Request A -
Write out the records below word for word, everything from their start down to the line containing "v(202, 0) *", including both ends. Leave out the pictures.

Document text -

###

You are viewing a plain text version of this content. The canonical link for it is here.

Posted to user@ignite.apache.org by Chris Software <so...@gmail.com> on 2019/09/11 13:51:42 UTC

Re: Ignite Map-Reduce Deadlocking, Running in SYS pool

Ilya,

When will an official announcement and support-drop schedule be made about
dropping IGFS?

Thank you,

Chris

On Tue, Aug 27, 2019 at 1:47 PM Chris Software <so...@gmail.com>
wrote:

> I see.  Thank you.
>
> On Tue, Aug 27, 2019 at 12:30 PM Ilya Kasnacheev <
> ilya.kasnacheev@gmail.com> wrote:
>
>> Hello!
>>
>> This looks like a mistake. However, we're going to drop IGFS so the fix
>> is unlikely to be expected.
>>
>> The recommended practical approach is to increase number of threads in
>> system thread pool to large value.
>>
>> Regards,
>> --
>> Ilya Kasnacheev
>>
>>
>> вт, 27 авг. 2019 г. в 00:34, Chris Software <so...@gmail.com>:
>>
>>> Hello,
>>>
>>> I am working on a project and we have run into two related problems
>>> while doing Map_Reduce on Ignite Filesystem Cache.
>>>
>>> We were originally on Ignite 2.6 but upgraded to 2.7.5 in an
>>> unsuccessful bid to resolve the problem.
>>>
>>> We have a deadlock in our map-reduce process and have reproduced it at
>>> https://github.com/csteppp/ignite-deadlock-issue in
>>> https://github.com/csteppp/ignite-deadlock-issue/blob/master/src/test/java/testignite/MapReduceIgniteTest.java.

###

Request B -
From the Ignite mailing-list thread above, extract everything from "You are viewing" down to "dropping IGFS?" word for word.

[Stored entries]
###

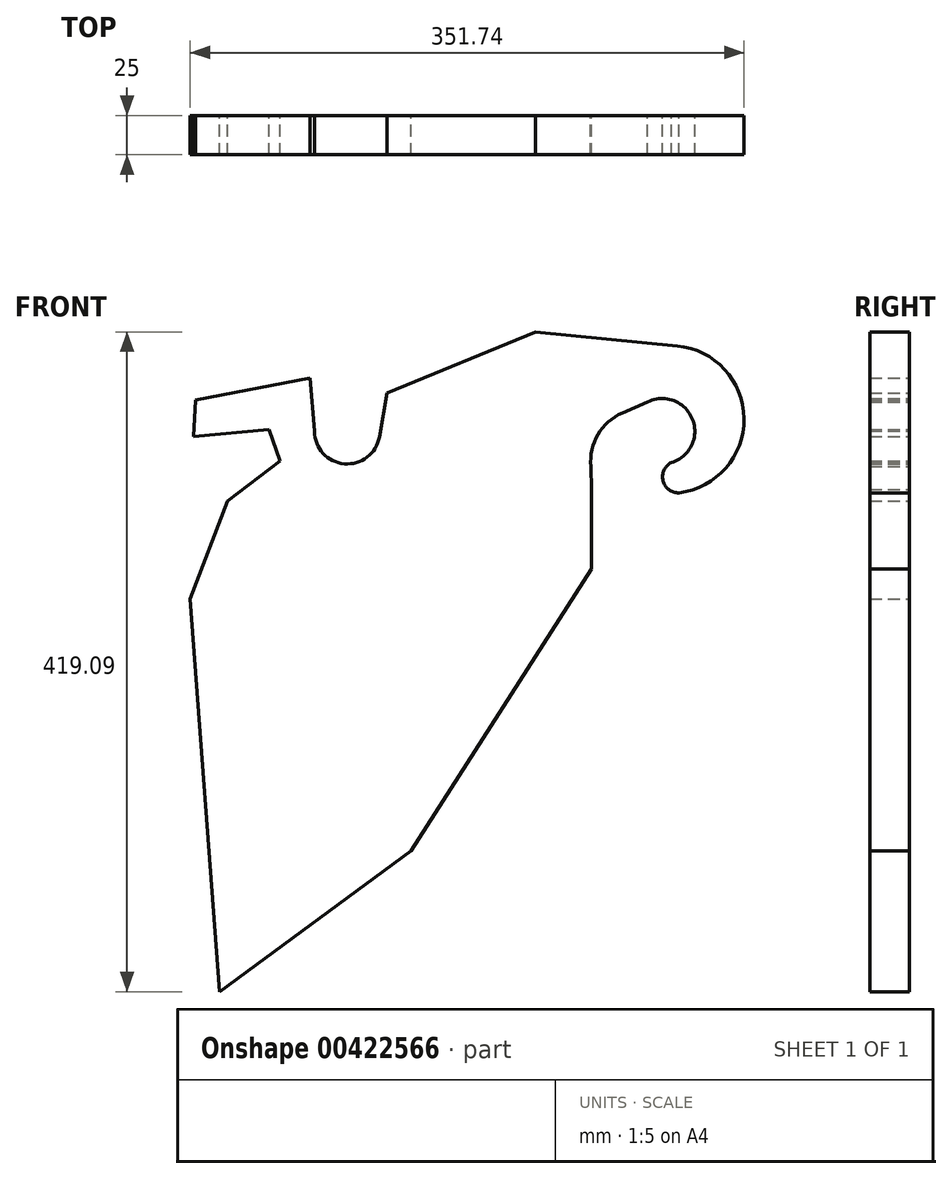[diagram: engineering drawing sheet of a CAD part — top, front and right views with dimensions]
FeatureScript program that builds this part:
annotation { "Feature Type Name" : "Feature", "Feature Type Description" : "" }
export const myFeature = defineFeature(function(context is Context, id is Id, definition is map)
    precondition{}
    {
        {
            var Q0;
            Q0=qCreatedBy(makeId("Front.planeOp"),FACE);
            var sketch = newSketch(context, id + "F0", { "sketchPlane" : qUnion([Q0])});
            skArc(sketch, "E0", {"start": v(-20.75, 0) * mm, "mid": v(-1.8, -20.67) * mm, "end": v(20.44, -3.57) * mm});
            skArc(sketch, "E1", {"start": v(202, -20.65) * mm, "mid": v(219.96, 5.67) * mm, "end": v(190.84, 18.62) * mm});
            skLineSegment(sketch, "E2", {"start": v(-223.61, 0) * mm, "end": v(377.72, 0) * mm});
            skLineSegment(sketch, "E3", {"start": v(-20.75, 0) * mm, "end": v(-23.71, 33.87) * mm});
            skLineSegment(sketch, "E4", {"start": v(25.31, 24.3) * mm, "end": v(119.63, 63.12) * mm});
            skArc(sketch, "E5", {"start": v(202, -39.4) * mm, "mid": v(251.85, 3.7) * mm, "end": v(209.6, 54.27) * mm});
            skLineSegment(sketch, "E6", {"start": v(119.63, 63.12) * mm, "end": v(209.6, 54.27) * mm});
            skLineSegment(sketch, "E7", {"start": v(200, 0) * mm, "end": v(202, 0) * mm});
            skLineSegment(sketch, "E8", {"start": v(202, -20.65) * mm, "end": v(202, -39.4) * mm});
            skLineSegment(sketch, "E9", {"start": v(-23.71, 33.87) * mm, "end": v(-96.35, 19.75) * mm});
            skLineSegment(sketch, "E10", {"start": v(-96.35, 19.75) * mm, "end": v(-97.56, -3.22) * mm});
            skLineSegment(sketch, "E11", {"start": v(-97.56, -3.22) * mm, "end": v(-49.74, 0.97) * mm});
            skLineSegment(sketch, "E12", {"start": v(-49.74, 0.97) * mm, "end": v(-42.56, -18.77) * mm});
            skLineSegment(sketch, "E13", {"start": v(-42.56, -18.77) * mm, "end": v(-75.88, -44.34) * mm});
            skLineSegment(sketch, "E14", {"start": v(200, 0) * mm, "end": v(154, 0) * mm});
            skLineSegment(sketch, "E15", {"start": v(154.63, -18) * mm, "end": v(155.29, -36.92) * mm});
            skArc(sketch, "E16", {"start": v(174.72, 11.63) * mm, "mid": v(159.21, -2.1) * mm, "end": v(154.78, -22.33) * mm});
            skLineSegment(sketch, "E17", {"start": v(192.68, 19.41) * mm, "end": v(174.72, 11.63) * mm});
            skLineSegment(sketch, "E18", {"start": v(-75.88, -44.34) * mm, "end": v(-99.74, -106.68) * mm});
            skLineSegment(sketch, "E19", {"start": v(-99.74, -106.68) * mm, "end": v(155.29, -87.45) * mm});
            skLineSegment(sketch, "E20", {"start": v(155.29, -87.45) * mm, "end": v(155.29, -36.92) * mm});
            skLineSegment(sketch, "E21", {"start": v(25.31, 24.3) * mm, "end": v(20.44, -3.57) * mm});
            skArc(sketch, "E22", {"start": v(205.91, -19.9) * mm, "mid": v(200.6, -31.48) * mm, "end": v(210.8, -39.14) * mm});
            skLineSegment(sketch, "E23", {"start": v(-99.74, -106.68) * mm, "end": v(-80.94, -355.97) * mm});
            skLineSegment(sketch, "E24", {"start": v(27.78, -97.06) * mm, "end": v(40.56, -266.58) * mm});
            skLineSegment(sketch, "E25", {"start": v(40.56, -266.58) * mm, "end": v(-80.94, -355.97) * mm});
            skLineSegment(sketch, "E26", {"start": v(40.56, -266.58) * mm, "end": v(155.29, -87.45) * mm});
            skSolve(sketch);
        }
        {
            var Q0;
            {var subQ0=sQuery(id+"F0.wireOp",EDGE,"E22");var subQ8=sQuery(id+"F0.wireOp",EDGE,"E1");var subQ10=makeQuery(id+"F0.imprint","INTERSECT",VERTEX,{"derivedFrom":[subQ8,subQ0]});Q0=makeQuery(id+"F0.imprint","IMPRINT",FACE,{"disambiguationData":[TD([[makeQuery(id+"F0.imprint","IMPRINT",EDGE,{"disambiguationData":[TD([[subQ10,-1.0]])],"derivedFrom":subQ8}),-1.0]])]});}
            var Q1;
            {var subQ0=sQuery(id+"F0.wireOp",EDGE,"E22");var subQ1=sQuery(id+"F0.wireOp",EDGE,"E8");var subQ2=makeQuery(id+"F0.imprint","INTERSECT",VERTEX,{"disambiguationData":[OD(0.0)],"derivedFrom":[subQ1,subQ0]});Q1=makeQuery(id+"F0.imprint","IMPRINT",FACE,{"disambiguationData":[TD([[makeQuery(id+"F0.imprint","IMPRINT",EDGE,{"disambiguationData":[TD([[subQ2,-1.0]])],"derivedFrom":subQ1}),-1.0]])]});}
            var Q2;
            {var subQ12=sQuery(id+"F0.wireOp",EDGE,"E4");Q2=makeQuery(id+"F0.imprint","IMPRINT",FACE,{"disambiguationData":[TD([[makeQuery(id+"F0.imprint","IMPRINT",EDGE,{"derivedFrom":subQ12}),-1.0]])]});}
            var Q3;
            {var subQ7=sQuery(id+"F0.wireOp",EDGE,"E0");Q3=makeQuery(id+"F0.imprint","IMPRINT",FACE,{"disambiguationData":[TD([[makeQuery(id+"F0.imprint","IMPRINT",EDGE,{"derivedFrom":subQ7}),-1.0]])]});}
            var Q4;
            {var subQ1=sQuery(id+"F0.wireOp",EDGE,"E3");Q4=makeQuery(id+"F0.imprint","IMPRINT",FACE,{"disambiguationData":[TD([[makeQuery(id+"F0.imprint","IMPRINT",EDGE,{"derivedFrom":subQ1}),1.0]])]});}
            var Q5;
            {var subQ0=sQuery(id+"F0.wireOp",EDGE,"E10");var subQ1=sQuery(id+"F0.wireOp",EDGE,"E2");var subQ2=makeQuery(id+"F0.imprint","INTERSECT",VERTEX,{"derivedFrom":[subQ1,subQ0]});Q5=makeQuery(id+"F0.imprint","IMPRINT",FACE,{"disambiguationData":[TD([[makeQuery(id+"F0.imprint","IMPRINT",EDGE,{"disambiguationData":[TD([[subQ2,-1.0]])],"derivedFrom":subQ1}),-1.0]])]});}
            var Q6;
            {var subQ0=sQuery(id+"F0.wireOp",EDGE,"E23");Q6=makeQuery(id+"F0.imprint","IMPRINT",FACE,{"disambiguationData":[TD([[makeQuery(id+"F0.imprint","IMPRINT",EDGE,{"derivedFrom":subQ0}),1.0]])]});}
            var Q7;
            {var subQ2=sQuery(id+"F0.wireOp",EDGE,"E24");Q7=makeQuery(id+"F0.imprint","IMPRINT",FACE,{"disambiguationData":[TD([[makeQuery(id+"F0.imprint","IMPRINT",EDGE,{"derivedFrom":subQ2}),1.0]])]});}
            extrude(context, id + "F1", {"entities" : qUnion([Q0, Q1, Q2, Q3, Q4, Q5, Q6, Q7]), "depth" : 25 * mm, "offsetDistance" : 25 * mm});
        }
    });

###

Exercise answer A -
[diagram: engineering drawing sheet of a CAD part — top, front and right views with dimensions]
FeatureScript program that builds this part:
annotation { "Feature Type Name" : "Feature", "Feature Type Description" : "" }
export const myFeature = defineFeature(function(context is Context, id is Id, definition is map)
    precondition{}
    {
        {
            var Q0;
            Q0=qCreatedBy(makeId("Front.planeOp"),FACE);
            var sketch = newSketch(context, id + "F0", { "sketchPlane" : qUnion([Q0])});
            skArc(sketch, "E0", {"start": v(-20.75, 0) * mm, "mid": v(-1.8, -20.67) * mm, "end": v(20.44, -3.57) * mm});
            skArc(sketch, "E1", {"start": v(202, -20.65) * mm, "mid": v(219.96, 5.67) * mm, "end": v(190.84, 18.62) * mm});
            skLineSegment(sketch, "E2", {"start": v(-223.61, 0) * mm, "end": v(377.72, 0) * mm});
            skLineSegment(sketch, "E3", {"start": v(-20.75, 0) * mm, "end": v(-23.71, 33.87) * mm});
            skLineSegment(sketch, "E4", {"start": v(25.31, 24.3) * mm, "end": v(119.63, 63.12) * mm});
            skArc(sketch, "E5", {"start": v(202, -39.4) * mm, "mid": v(251.85, 3.7) * mm, "end": v(209.6, 54.27) * mm});
            skLineSegment(sketch, "E6", {"start": v(119.63, 63.12) * mm, "end": v(209.6, 54.27) * mm});
            skLineSegment(sketch, "E7", {"start": v(200, 0) * mm, "end": v(202, 0) * mm});

Exercise answer B -
You are viewing a plain text version of this content. The canonical link for it is here.

Posted to user@ignite.apache.org by Chris Software <so...@gmail.com> on 2019/09/11 13:51:42 UTC

Re: Ignite Map-Reduce Deadlocking, Running in SYS pool

Ilya,

When will an official announcement and support-drop schedule be made about
dropping IGFS?